[RECORDS SUPPLIED Boundary: Start]

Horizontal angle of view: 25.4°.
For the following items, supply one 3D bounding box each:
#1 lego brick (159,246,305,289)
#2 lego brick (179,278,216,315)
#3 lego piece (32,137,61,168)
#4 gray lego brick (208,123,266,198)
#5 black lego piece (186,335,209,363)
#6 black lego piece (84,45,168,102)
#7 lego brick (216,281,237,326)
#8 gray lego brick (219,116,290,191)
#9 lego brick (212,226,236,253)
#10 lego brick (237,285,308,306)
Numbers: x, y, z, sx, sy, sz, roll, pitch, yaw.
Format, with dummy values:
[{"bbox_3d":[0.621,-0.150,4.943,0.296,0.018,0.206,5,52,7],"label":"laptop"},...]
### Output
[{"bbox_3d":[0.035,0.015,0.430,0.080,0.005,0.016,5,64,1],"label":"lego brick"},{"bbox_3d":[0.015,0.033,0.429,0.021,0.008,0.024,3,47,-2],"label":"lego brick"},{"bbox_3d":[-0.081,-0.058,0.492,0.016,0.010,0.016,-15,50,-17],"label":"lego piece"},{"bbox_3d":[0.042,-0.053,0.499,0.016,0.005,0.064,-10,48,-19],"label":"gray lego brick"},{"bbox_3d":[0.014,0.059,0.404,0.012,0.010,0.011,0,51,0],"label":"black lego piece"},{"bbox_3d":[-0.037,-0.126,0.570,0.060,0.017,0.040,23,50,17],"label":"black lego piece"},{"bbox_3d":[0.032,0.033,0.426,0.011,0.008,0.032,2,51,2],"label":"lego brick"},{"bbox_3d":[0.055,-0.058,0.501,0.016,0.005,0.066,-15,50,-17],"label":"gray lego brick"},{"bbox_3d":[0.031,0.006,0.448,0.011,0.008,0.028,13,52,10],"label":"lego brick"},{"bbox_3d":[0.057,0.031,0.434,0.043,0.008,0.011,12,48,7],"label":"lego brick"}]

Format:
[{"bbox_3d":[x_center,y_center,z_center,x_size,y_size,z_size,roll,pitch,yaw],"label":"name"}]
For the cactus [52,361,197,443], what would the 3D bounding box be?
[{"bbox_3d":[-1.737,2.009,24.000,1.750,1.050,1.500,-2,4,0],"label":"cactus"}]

[RECORDS SUPPLIED Boundary: End]

### TASK DIRECTIONS
The answer is the full set of records above, repeated exactly.

### WRITTEN RESPONSE
Horizontal angle of view: 25.4°.
For the following items, supply one 3D bounding box each:
#1 lego brick (159,246,305,289)
#2 lego brick (179,278,216,315)
#3 lego piece (32,137,61,168)
#4 gray lego brick (208,123,266,198)
#5 black lego piece (186,335,209,363)
#6 black lego piece (84,45,168,102)
#7 lego brick (216,281,237,326)
#8 gray lego brick (219,116,290,191)
#9 lego brick (212,226,236,253)
#10 lego brick (237,285,308,306)
Numbers: x, y, z, sx, sy, sz, roll, pitch, yaw.
Format, with dummy values:
[{"bbox_3d":[0.621,-0.150,4.943,0.296,0.018,0.206,5,52,7],"label":"laptop"},...]
### Output
[{"bbox_3d":[0.035,0.015,0.430,0.080,0.005,0.016,5,64,1],"label":"lego brick"},{"bbox_3d":[0.015,0.033,0.429,0.021,0.008,0.024,3,47,-2],"label":"lego brick"},{"bbox_3d":[-0.081,-0.058,0.492,0.016,0.010,0.016,-15,50,-17],"label":"lego piece"},{"bbox_3d":[0.042,-0.053,0.499,0.016,0.005,0.064,-10,48,-19],"label":"gray lego brick"},{"bbox_3d":[0.014,0.059,0.404,0.012,0.010,0.011,0,51,0],"label":"black lego piece"},{"bbox_3d":[-0.037,-0.126,0.570,0.060,0.017,0.040,23,50,17],"label":"black lego piece"},{"bbox_3d":[0.032,0.033,0.426,0.011,0.008,0.032,2,51,2],"label":"lego brick"},{"bbox_3d":[0.055,-0.058,0.501,0.016,0.005,0.066,-15,50,-17],"label":"gray lego brick"},{"bbox_3d":[0.031,0.006,0.448,0.011,0.008,0.028,13,52,10],"label":"lego brick"},{"bbox_3d":[0.057,0.031,0.434,0.043,0.008,0.011,12,48,7],"label":"lego brick"}]

Format:
[{"bbox_3d":[x_center,y_center,z_center,x_size,y_size,z_size,roll,pitch,yaw],"label":"name"}]
For the cactus [52,361,197,443], what would the 3D bounding box be?
[{"bbox_3d":[-1.737,2.009,24.000,1.750,1.050,1.500,-2,4,0],"label":"cactus"}]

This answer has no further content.